El dogma keynesiano sostendría que la «guerra contra el terrorismo» habría servido como estímulo económico, por no hablar del gasto en limpieza. Sin embargo, ese tipo de gasto no es más que la clásica falacia de Bastiat de la «ventana rota». Los atentados del 9-11, al perturbar gravemente los sectores financieros y del transporte, impusieron enormes costos a la economía de los EEUU —y, en el mundo real, esos costes son un lastre para la economía, no un estímulo.
Lamentablemente, en lugar de permitir que se construyera una economía real, la administración Bush impulsó lo que Peter Schiff denominó una «economía falsa» basada en la creación de una burbuja en los mercados inmobiliarios. El castillo de naipes se derrumbó en 2008 y los EEUU entró en la Gran Recesión. (Lamentablemente, la respuesta del gobierno fue seguir alimentando la economía basada en la burbuja, posponiendo un ajuste de cuentas que nos espera en el futuro).
Aunque la burbuja inmobiliaria no fue causada directamente por la reacción del gobierno a los atentados del 9-11, sí se produjo como consecuencia de las políticas defendidas por la administración Bush para ayudar a mitigar los efectos económicos negativos de los atentados y el lastre económico causado por la reacción de los EEUU. En otras palabras, para contrarrestar los efectos económicos negativos del colapso de la burbuja puntocom y los atentados del 9-11, la administración Bush continuó con las políticas inmobiliarias de la administración Clinton para crear otra burbuja financiera.
Conclusión
Los atentados del 9-11 fueron uno de los mayores fracasos gubernamentales de la historia de nuestro país, pero la «solución», según tanto los partidarios del presidente Bush como los demócratas, fue otorgar al gobierno aún más poder y autoridad. Por ejemplo, pocas semanas después de la caída de las torres, Al Hunt, del Wall Street Journal, escribió una columna titulada «El gobierno al rescate», como si se tratara de un fracaso del mercado.
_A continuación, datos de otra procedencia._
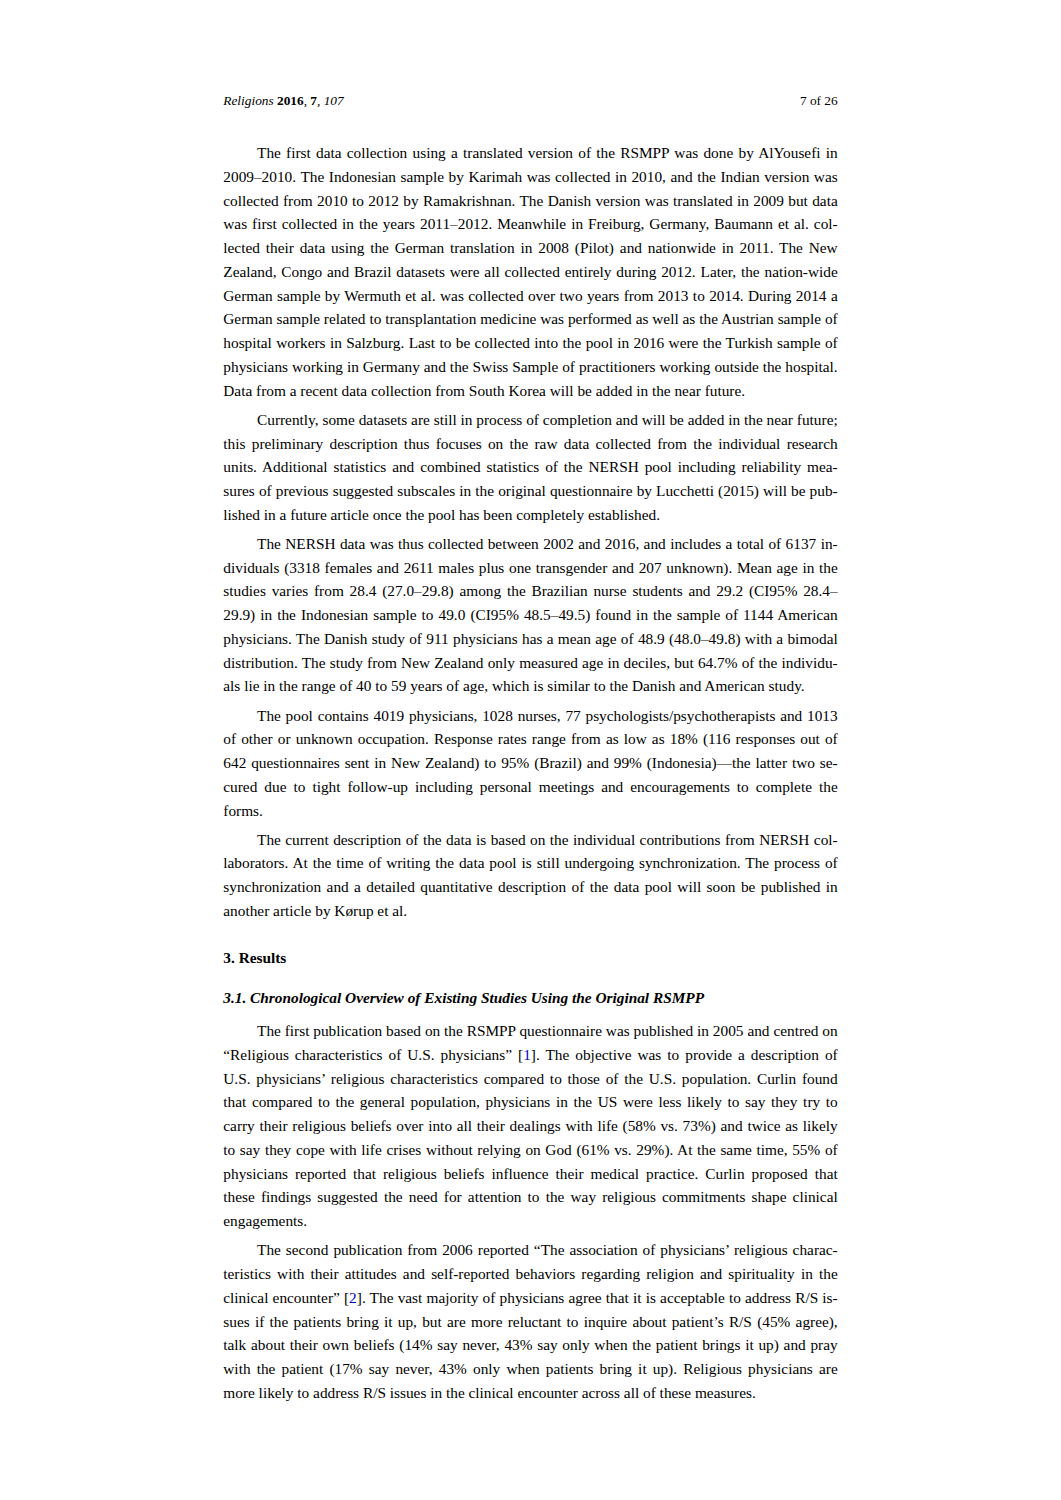Religions 2016, 7, 107 7 of 26
The first data collection using a translated version of the RSMPP was done by AlYousefi in 2009–2010. The Indonesian sample by Karimah was collected in 2010, and the Indian version was collected from 2010 to 2012 by Ramakrishnan. The Danish version was translated in 2009 but data was first collected in the years 2011–2012. Meanwhile in Freiburg, Germany, Baumann et al. collected their data using the German translation in 2008 (Pilot) and nationwide in 2011. The New Zealand, Congo and Brazil datasets were all collected entirely during 2012. Later, the nation-wide German sample by Wermuth et al. was collected over two years from 2013 to 2014. During 2014 a German sample related to transplantation medicine was performed as well as the Austrian sample of hospital workers in Salzburg. Last to be collected into the pool in 2016 were the Turkish sample of physicians working in Germany and the Swiss Sample of practitioners working outside the hospital. Data from a recent data collection from South Korea will be added in the near future.
Currently, some datasets are still in process of completion and will be added in the near future; this preliminary description thus focuses on the raw data collected from the individual research units. Additional statistics and combined statistics of the NERSH pool including reliability measures of previous suggested subscales in the original questionnaire by Lucchetti (2015) will be published in a future article once the pool has been completely established.
The NERSH data was thus collected between 2002 and 2016, and includes a total of 6137 individuals (3318 females and 2611 males plus one transgender and 207 unknown). Mean age in the studies varies from 28.4 (27.0–29.8) among the Brazilian nurse students and 29.2 (CI95% 28.4–29.9) in the Indonesian sample to 49.0 (CI95% 48.5–49.5) found in the sample of 1144 American physicians. The Danish study of 911 physicians has a mean age of 48.9 (48.0–49.8) with a bimodal distribution. The study from New Zealand only measured age in deciles, but 64.7% of the individuals lie in the range of 40 to 59 years of age, which is similar to the Danish and American study.
The pool contains 4019 physicians, 1028 nurses, 77 psychologists/psychotherapists and 1013 of other or unknown occupation. Response rates range from as low as 18% (116 responses out of 642 questionnaires sent in New Zealand) to 95% (Brazil) and 99% (Indonesia)—the latter two secured due to tight follow-up including personal meetings and encouragements to complete the forms.
The current description of the data is based on the individual contributions from NERSH collaborators. At the time of writing the data pool is still undergoing synchronization. The process of synchronization and a detailed quantitative description of the data pool will soon be published in another article by Kørup et al.
3. Results
3.1. Chronological Overview of Existing Studies Using the Original RSMPP
The first publication based on the RSMPP questionnaire was published in 2005 and centred on “Religious characteristics of U.S. physicians” [1]. The objective was to provide a description of U.S. physicians’ religious characteristics compared to those of the U.S. population. Curlin found that compared to the general population, physicians in the US were less likely to say they try to carry their religious beliefs over into all their dealings with life (58% vs. 73%) and twice as likely to say they cope with life crises without relying on God (61% vs. 29%). At the same time, 55% of physicians reported that religious beliefs influence their medical practice. Curlin proposed that these findings suggested the need for attention to the way religious commitments shape clinical engagements.
The second publication from 2006 reported “The association of physicians’ religious characteristics with their attitudes and self-reported behaviors regarding religion and spirituality in the clinical encounter” [2]. The vast majority of physicians agree that it is acceptable to address R/S issues if the patients bring it up, but are more reluctant to inquire about patient’s R/S (45% agree), talk about their own beliefs (14% say never, 43% say only when the patient brings it up) and pray with the patient (17% say never, 43% only when patients bring it up). Religious physicians are more likely to address R/S issues in the clinical encounter across all of these measures.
Del mismo modo, la figura conservadora Dennis Prager publicó un vídeo en el que intentaba rehabilitar a la administración Bush a pesar de sus desastrosas políticas. Tanto para Prager como para Hunt, el problema no era el Gobierno, sino que este supuestamente no tenía suficiente poder y autoridad.
Parece que ambos hombres consiguieron lo que querían. El gobierno creció en casi todos los aspectos posibles. La deuda pública a finales de 2001 era de 5,8 billones de dólares, y 24 años después se ha disparado hasta superar los 36 billones. El déficit público está fuera de control y la economía se está hundiendo lentamente.
Los atentados del 9-11 no causaron estos problemas, sino la expansión del gobierno. Por desgracia, los americanos no aprendieron la lección del 9-11 y tendrán que vivir con las consecuencias.